Seit 2017 beschäftigt sich Martin von Ostrowski intensiv mit der deutschen Kolonialgeschichte von 1884 und 1918
und sammelte seitdem historisches Fotomaterial aus dieser Zeit. In allen sogenannten deutschen Schutzgebieten fanden kriegerische Auseinandersetzungen
zwischen Kolonisatoren und der einheimischen Bevölkerung statt, die sich gegen ihre Rolle als billige und unterdrückte Arbeitskräfte auflehnten,
sowie die Landwegnahme, den Verlust ihrer Lebensgrundlage und die Entrechtung durch die Kolonisatoren nicht hinnehmen wollte. Am schlimmsten
wütete die Verfolgung der einheimischen Bevölkerung in Ostafrika und Südwestafrika, wo hunderttausende Afrikaner ihr Leben bei Aufständen gegen die
kriegstechnisch weit überlegenen deutschen Schutztruppen verloren.
Martin von Ostrowski fügt in seinen Bildern über das koloniale Afrika historische Fotos der einheimischen Bevölkerung mit Fotos der Schutztruppen
oder von Deutschen aus dieser Zeit zusammen.
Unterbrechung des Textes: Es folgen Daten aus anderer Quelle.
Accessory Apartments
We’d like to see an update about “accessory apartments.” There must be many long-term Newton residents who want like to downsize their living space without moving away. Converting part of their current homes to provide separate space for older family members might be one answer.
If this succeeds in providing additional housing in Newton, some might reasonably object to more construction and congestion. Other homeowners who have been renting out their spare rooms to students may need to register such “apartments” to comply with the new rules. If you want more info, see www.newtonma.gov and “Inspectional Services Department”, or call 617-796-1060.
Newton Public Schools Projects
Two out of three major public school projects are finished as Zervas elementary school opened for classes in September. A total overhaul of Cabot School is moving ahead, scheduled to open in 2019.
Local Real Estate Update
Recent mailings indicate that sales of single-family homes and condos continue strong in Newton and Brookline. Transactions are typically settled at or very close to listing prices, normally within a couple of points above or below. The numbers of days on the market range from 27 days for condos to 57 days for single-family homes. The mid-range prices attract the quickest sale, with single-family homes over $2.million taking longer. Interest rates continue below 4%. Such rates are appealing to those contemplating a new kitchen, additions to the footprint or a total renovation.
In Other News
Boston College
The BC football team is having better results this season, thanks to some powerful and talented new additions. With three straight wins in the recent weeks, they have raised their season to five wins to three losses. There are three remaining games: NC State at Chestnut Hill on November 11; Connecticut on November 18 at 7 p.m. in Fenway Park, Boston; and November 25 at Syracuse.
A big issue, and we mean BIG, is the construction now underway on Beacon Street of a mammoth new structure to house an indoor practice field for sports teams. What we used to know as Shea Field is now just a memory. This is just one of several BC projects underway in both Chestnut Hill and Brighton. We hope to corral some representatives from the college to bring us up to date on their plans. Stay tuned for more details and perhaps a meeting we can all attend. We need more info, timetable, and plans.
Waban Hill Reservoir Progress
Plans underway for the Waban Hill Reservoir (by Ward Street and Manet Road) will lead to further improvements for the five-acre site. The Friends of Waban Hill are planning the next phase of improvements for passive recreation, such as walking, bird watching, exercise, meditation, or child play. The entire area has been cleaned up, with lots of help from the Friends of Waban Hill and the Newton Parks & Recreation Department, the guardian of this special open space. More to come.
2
Oder er nimmt historische Fotos und kombiniert sie mit Figuren aus der Zeit, z.B. ausgegrabene Nippfiguren
oder Figuren, die dem Thema angemessen sind. So mischen sich auf den Bildern afrikanische und europäische Elemente. Die neuere westliche Kunst wäre ohne
die exotischen Einflüsse vom Japonismus über die Südseereisen Gauguins, die Einflüsse afrikanischer Skulptur auf Kubismus und Expressionismus nicht möglich gewesen.
Aber auch im Alltagsleben führten die Erfahrungen aus den Kolonien zu erstaunlichen Veränderungen.
Wenn man Bilder von Frauen aus der Zeit um 1900 aus Afrika und aus Europa miteinander vergleicht, verblüfft wie selbstbewusst die Afrikanerinnen
ihre Körper präsentieren, wie offen sie in die Kamera schauen. Dass die Freikörperkultur in Europa sich nach 1900 aus kleinen Anfängen entwickelte,
hängt sicher mit beliebten Postkartenmotiven von nackten Körpern aus den Kolonien zusammen.
Auch wenn die Zeit der deutschen Kolonisation mit viel Leid verbunden ist, das bis heute nachwirkt, so fand doch ein Austausch zwischen den
unterschiedlichen Kulturen statt. Es kam zu Übernahmen, in Kleidung, Alltagsleben und in den Künsten. Diesen gegenseitigen Beeinflussungen ist
diese Serie mit afrikanischen und europäischen Motiven gewidmet.